To conceal the fraud and to reassure the victim and his brokers, co-conspirators including Montillo, created an insurance policy for a non-existent insurance company called International Insurance of Nebraska, which was back-stopped with a website hosted through Montillo’s GoDaddy account. The insurance policy purported to show that the victim’s investment funds would not be at risk because they were fully insured. In addition, co-conspirators, including Montillo, used her GoDaddy account to host the website wweholdingsltd.com to add an air of legitimacy to Worldwide Escrow Both the insurance company and the private placement trading platform were bogus.
Over the next several years, Montillo and her co-conspirators continued with the advance fee scheme. The scheme had both foreign and U.S. victims. To protect her identity, Montillo frequently used the name “Kati Conti” in the frauds and used a “burner phone” so that after the scam was concluded, she could “go dark” and stop communicating with the victims. In all, the scheme sought at least $8.7 million from victims, and actually obtained $4,342,540.
For tax years 2012 through 2014, Montillo filed personal tax returns showing no income or $100 in income, and thus no income tax was owed. Montillo admitted that she was the signatory on bank accounts in the names of limited liability corporations into which victims’ funds were wire transferred from Hong Kong, Choice Bank in Belize, the attorney escrow account, and other accounts controlled by co-conspirators. Montillo used the victim funds transferred to the limited liability accounts for living expenses. Montillo had no accounts in her own name. Montillo admitted that by failing to report her income for 2012 through 2014 to the Internal Revenue Service, she evaded a substantial amount of income taxes.

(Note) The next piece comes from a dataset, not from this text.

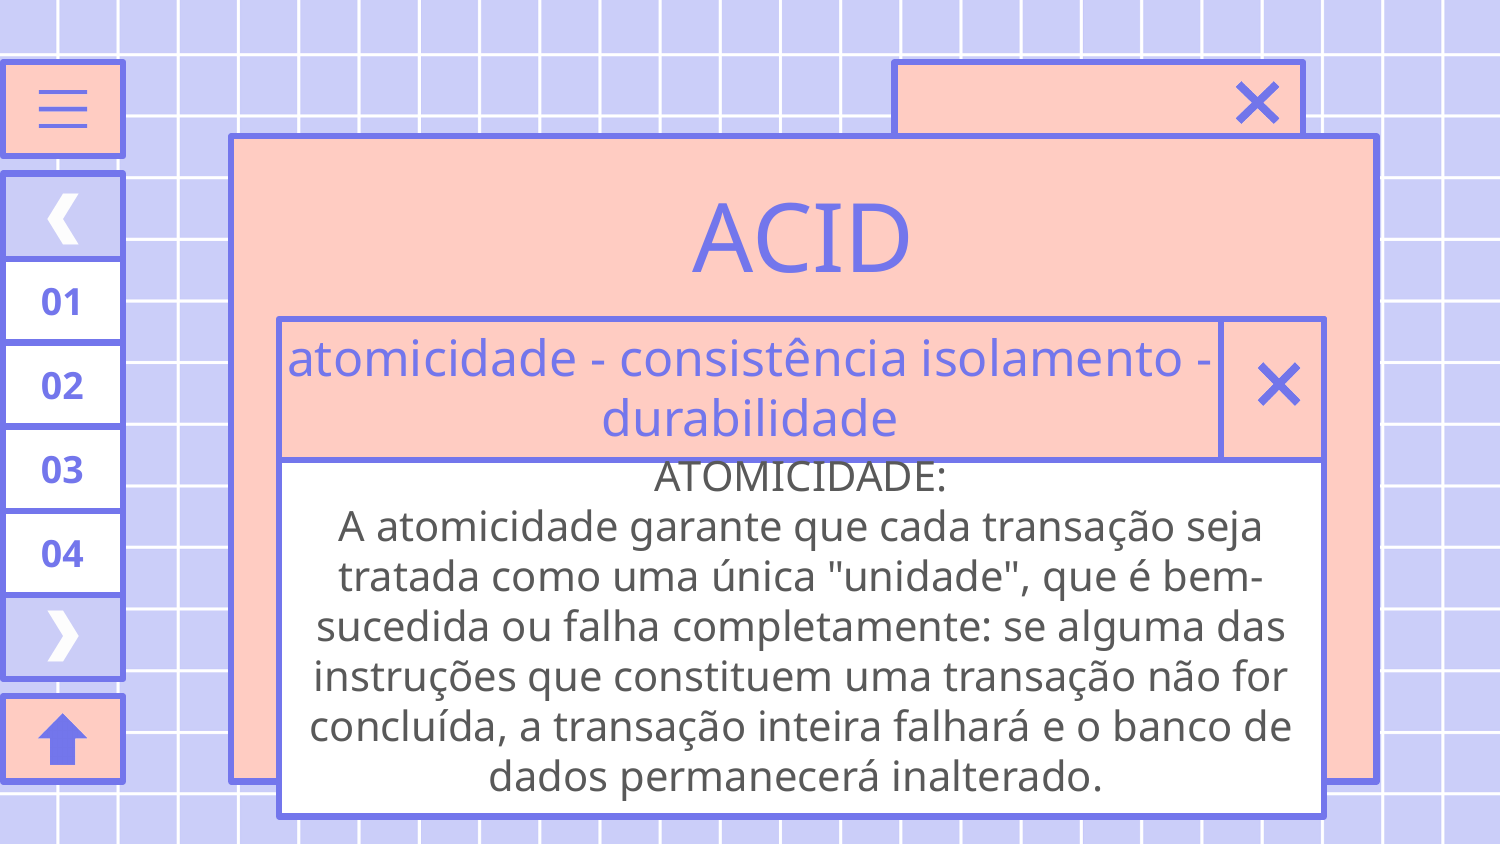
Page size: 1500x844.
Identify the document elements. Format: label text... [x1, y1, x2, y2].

As part of her plea agreement, Montillo will be required to forfeit a money judgment in the amount of $849,993.12 and to pay restitution in the full amount of the loss, which is at least $4,342,540.

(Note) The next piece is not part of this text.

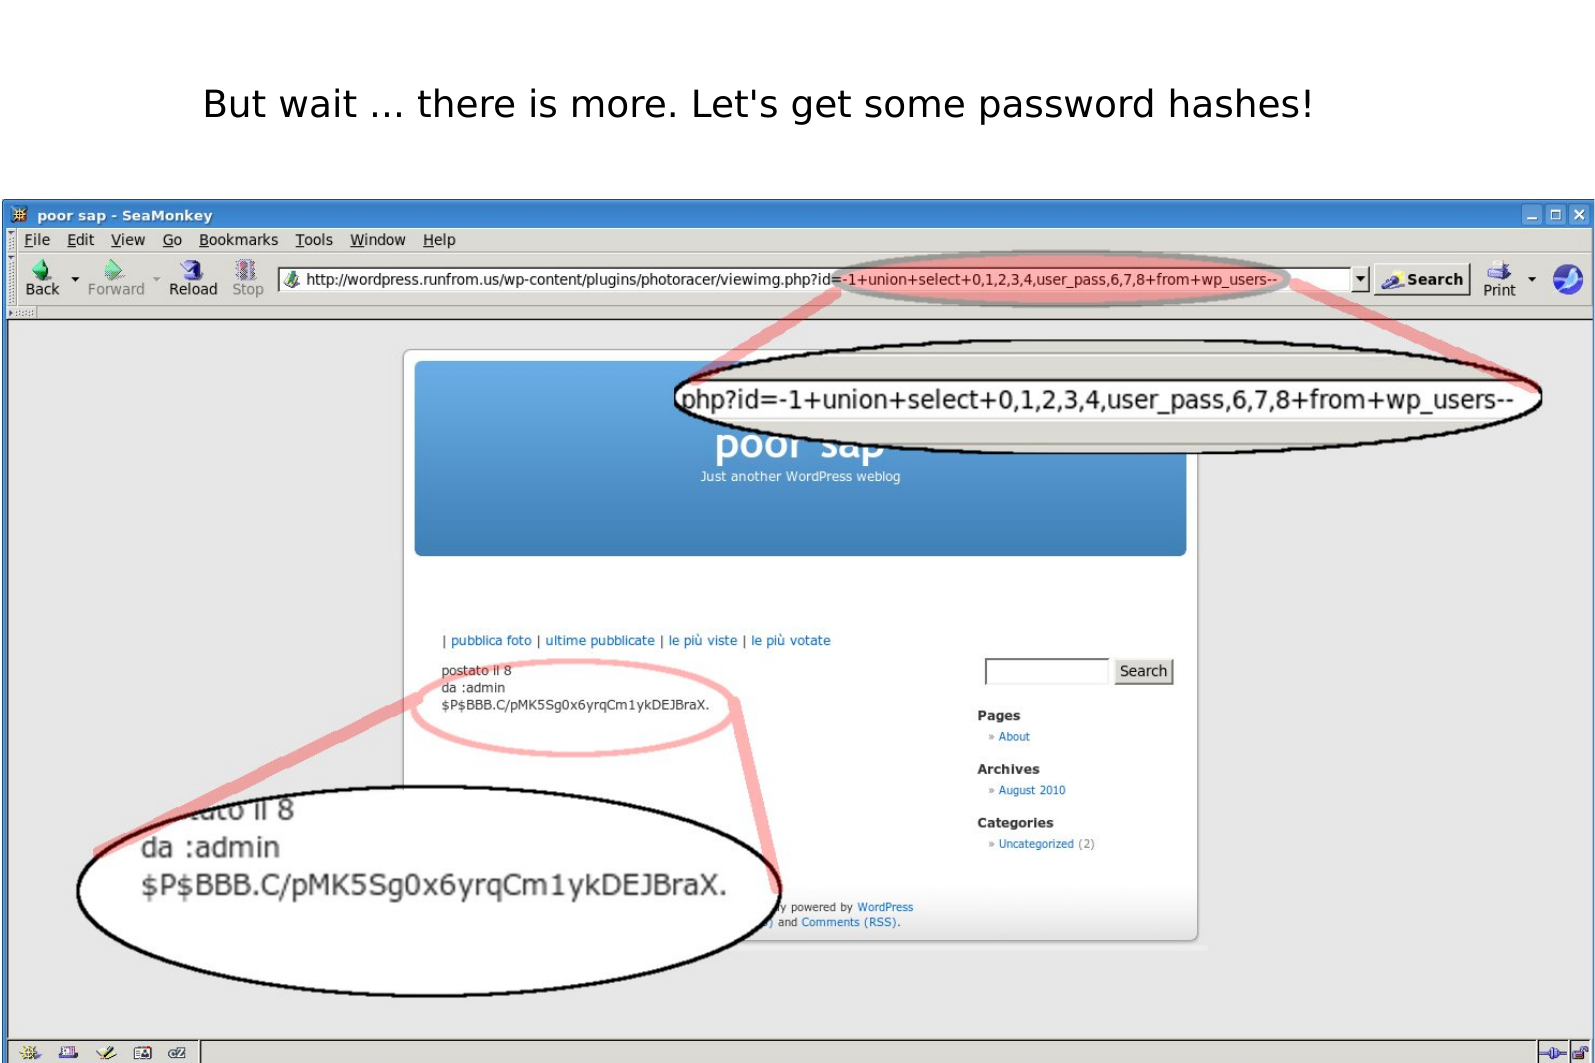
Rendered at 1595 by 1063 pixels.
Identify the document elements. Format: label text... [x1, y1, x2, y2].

Montillo faces a maximum sentence of 20 years in prison for the wire fraud conspiracy and 5 years in prison for tax evasion. U.S. District Judge Richard D. Bennett has scheduled sentencing for April 12, 2019 at 10 a.m.

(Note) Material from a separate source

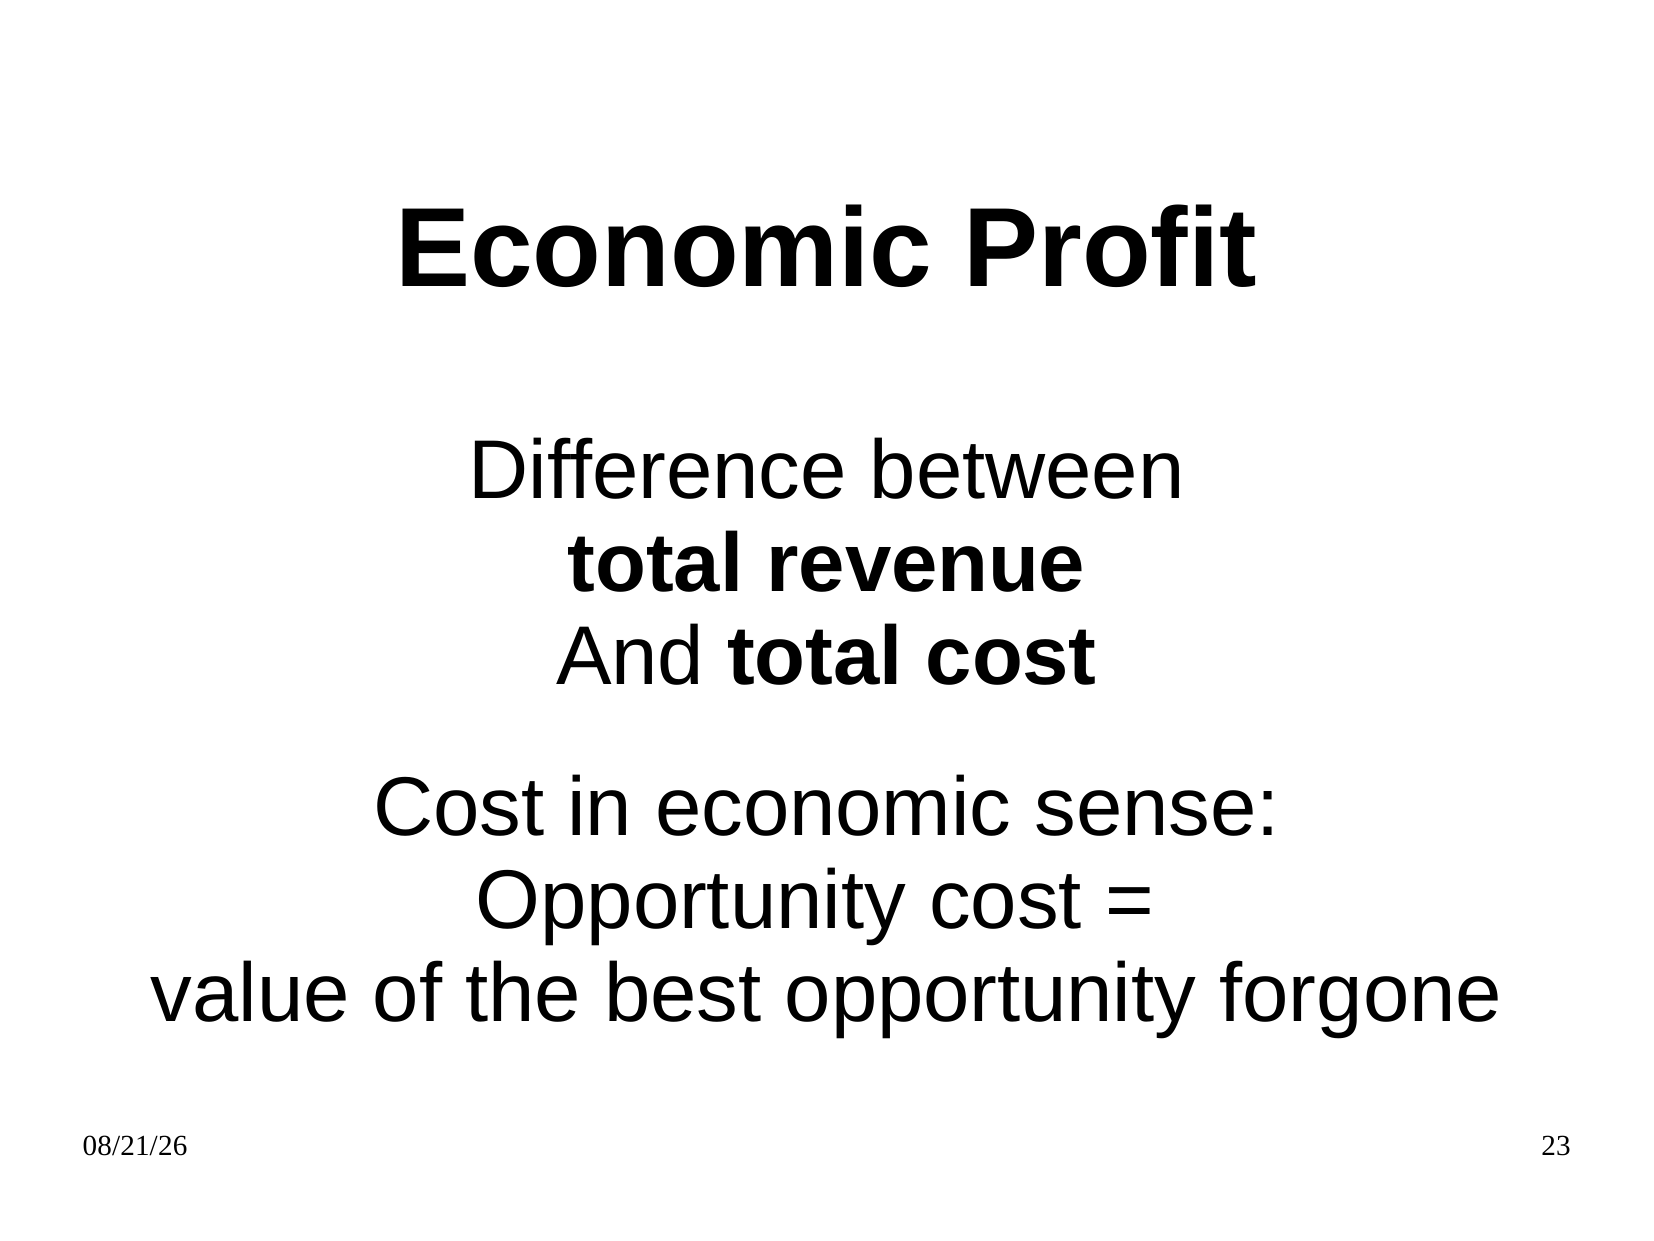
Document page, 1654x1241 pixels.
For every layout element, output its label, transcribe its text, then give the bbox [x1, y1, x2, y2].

Three defendants were charged in a related case in the Western District of Texas, James Edward Cox, Kelly Ray Coronado, and Gordon Richard Moscowitz. They have pled guilty to wire fraud conspiracy (Cox and Coronado) and money-laundering conspiracy (Moskowitz) and are scheduled for sentencing on February 6, 2019. Becker was indicted with Montillo but has since died. Montillo’s father died in 2016.
United States Attorney Robert K. Hur commended the FBI and IRS-CI for their work in the investigation. Mr. Hur thanked Assistant U.S. Attorneys Joyce K. McDonald and Sean Delaney, who are prosecuting the case.